The biggest hurdle on this project was figuring out what hardware to buy. I know all too well the effects on a wallet a power hungry server can use, so I wanted to keep this one to an absolute bare minimum on power draw. The biggest advantage I could see was to have the most recent version of Intel's QuickSync, with the lowest possible TDP CPU I could find. This wound up being the Pentium Gold G7400. This is a 12th Gen processor with a 46W TDP and NO turbo frequency. Normally I avoid Intel processors because their TDP ratings are [in my opinion] very, very misleading. A 65W TDP CPU under full load will easily use over 200W (source). This processor, however, has no turbo boost (or whatever Intel's terminology is for it), so 46W is the maximum it'll consume, ever. Running under stress tests at 100% load, the highest usage I observed was 40W, which is GREAT!

The other big decision was cameras. I didn't have too much in the way of requirements, my only stipulations were 1) compatibility with PoE/BlueIris, and 2) reasonable build quality and resolution. I wound up going with Amcrest cameras because they seemed to fill the requirements at a reasonable price. The only thing I'd warn of with these is that Amcrest uses rebranded Dahua cameras - whose use is actually banned in several US government agencies. I put up a firewall blocking them from accessing anything outside my local network, since they should only be connecting with the NVR anyway. But the same principle applies no matter which camera manufacturer you use - in a local, DIY solution, any surveillance camera has no reason to access the WAN.

Other than the CPU and cameras, the other components were pretty much decided by what the cheapest option at the time was. This is a list of components I bought and their costs:

I should mention that I had a spare case and PSU laying around, so the costs above don't represent a full ground-up build out (though, if we were to do a "from zero" build, it would include pricing for cable runs, a PoE switch, etc). I also record all data straight to my NAS, so HDDs aren't a factor as well (it also takes out the headache of data redundancy, within reason).




Implementation

Building the system was a breeze compared to running the cable needed for the cameras (not my strong suit).
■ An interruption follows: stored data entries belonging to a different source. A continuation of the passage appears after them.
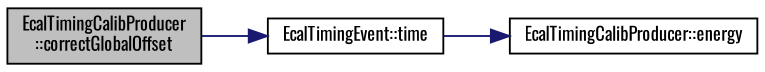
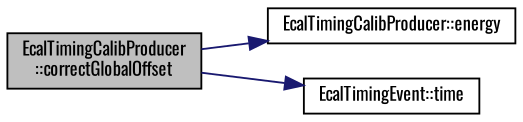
  digraph {
    fontname=Oswald
    rankdir=LR
    node [color=black fillcolor=white fontname=Oswald fontsize=10 shape=record style=filled]
    edge [color=midnightblue fontname=Oswald fontsize=10 labelfontname=Helvetica labelfontsize=10 style=solid]
    n1 [fillcolor=grey75 fontcolor=black height=0.2 label="EcalTimingCalibProducer\l::correctGlobalOffset" width=0.4]
    n2 [height=0.2 label="EcalTimingCalibProducer::energy" width=0.4]
    n3 [height=0.2 label="EcalTimingEvent::time" width=0.4]
-   n3 -> n2
+   n1 -> n2
    n1 -> n3
  }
In setting up BlueIris itself, I found 2 settings that were critical for good power/storage performance - the first was to set both cameras as "Direct to disk", so that the CPU wouldn't re-encode the signal coming from the camera. This drops average CPU usage to 11% in total for the system. The second was to use the setting for variable bitrate rather than constant bit rate; because both of my cameras are in locations that have sparse activity, using a variable bitrate has huge storage savings - rather than using 8-10Mbps or so, variable bitrate will use only 2-3Mbps.

The ultimate question when all is said and done is this: how power effecient is it? The cameras themselves are quite effecient, both of them using up only about 4W each according to my PoE switch. The entire NVR build draws an average of 39W at the wall. I would have loved a solution that uses under 35W total, but coming in under 50W is almost as good. By my calculations, my electricity cost (including taxes, fees, etc) is $0.13/KWh. That means that this system costs me $4.40/month to run. That cost would be more reasonable with the addition of more cameras - the NVR wouldn't use too much more power with additional cameras, and with cameras using 4W each, I could scale to 10 cameras without breaking 100W total.